Alexandre Schaumasse (1882–1958) was a French astronomer and discoverer of comets and minor planets.

His discoveries include the periodic comet 24P/Schaumasse, and the two non-periodic comets C/1913 J1 (Schaumasse) or 1913 II, and C/1917 H1 (Schaumasse) or 1917 II. He also discovered two asteroids, 971 Alsatia and 1114 Lorraine, in 1921 and 1928, respectively.

Gaston Fayet, director of the Observatory in Nice, gave him the responsibility of the Chercheur de comètes (Comet finder), a 25 cm (F/D 7.2) refractor offered by Germany to France after the first World War. However, it appears he never made any serious observations with this instrument due to its "abundance of aberrations", according to fellow astronomer Robert Jonckhèere.
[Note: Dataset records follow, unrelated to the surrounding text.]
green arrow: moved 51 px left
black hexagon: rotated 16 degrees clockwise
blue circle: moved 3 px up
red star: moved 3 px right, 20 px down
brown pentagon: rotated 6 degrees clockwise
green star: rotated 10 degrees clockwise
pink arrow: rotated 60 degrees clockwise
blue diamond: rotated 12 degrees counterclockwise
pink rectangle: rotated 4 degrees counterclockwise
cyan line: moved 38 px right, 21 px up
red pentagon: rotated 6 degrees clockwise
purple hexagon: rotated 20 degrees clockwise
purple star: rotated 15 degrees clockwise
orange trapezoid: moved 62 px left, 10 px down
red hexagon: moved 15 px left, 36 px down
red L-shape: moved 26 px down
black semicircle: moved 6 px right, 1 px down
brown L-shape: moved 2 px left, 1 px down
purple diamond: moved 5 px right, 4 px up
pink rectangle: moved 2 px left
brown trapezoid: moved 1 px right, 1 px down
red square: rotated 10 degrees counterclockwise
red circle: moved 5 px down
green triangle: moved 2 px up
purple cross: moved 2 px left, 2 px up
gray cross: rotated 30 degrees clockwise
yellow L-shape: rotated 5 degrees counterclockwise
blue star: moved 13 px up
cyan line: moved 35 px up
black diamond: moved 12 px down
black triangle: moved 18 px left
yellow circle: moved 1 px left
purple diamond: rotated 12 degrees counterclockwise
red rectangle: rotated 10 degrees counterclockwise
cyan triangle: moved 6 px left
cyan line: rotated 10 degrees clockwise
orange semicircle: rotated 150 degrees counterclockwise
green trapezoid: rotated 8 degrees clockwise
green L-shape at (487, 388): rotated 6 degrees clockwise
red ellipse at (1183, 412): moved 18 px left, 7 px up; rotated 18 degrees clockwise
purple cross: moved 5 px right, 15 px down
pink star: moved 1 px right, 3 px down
The two instruments he used most were the Grand Equatorial Coudé (with which he recorded most of his observations), and the Petit Equatorial (current dome Charlois).

He was severely wounded in 1914 while serving in the French army during World War I, and spent at least a year in hospital.

He was awarded the Valz Prize (Prix Valz) for 1917 by the French Academy of Sciences. In 1943, he was awarded the Lalande Prize.

The building that houses Chercheur de comètes, built in 1931, now bears his name (Schaumasse dome). The inner main-belt asteroid 1797 Schaumasse was named in his honor (M.P.C. 4358).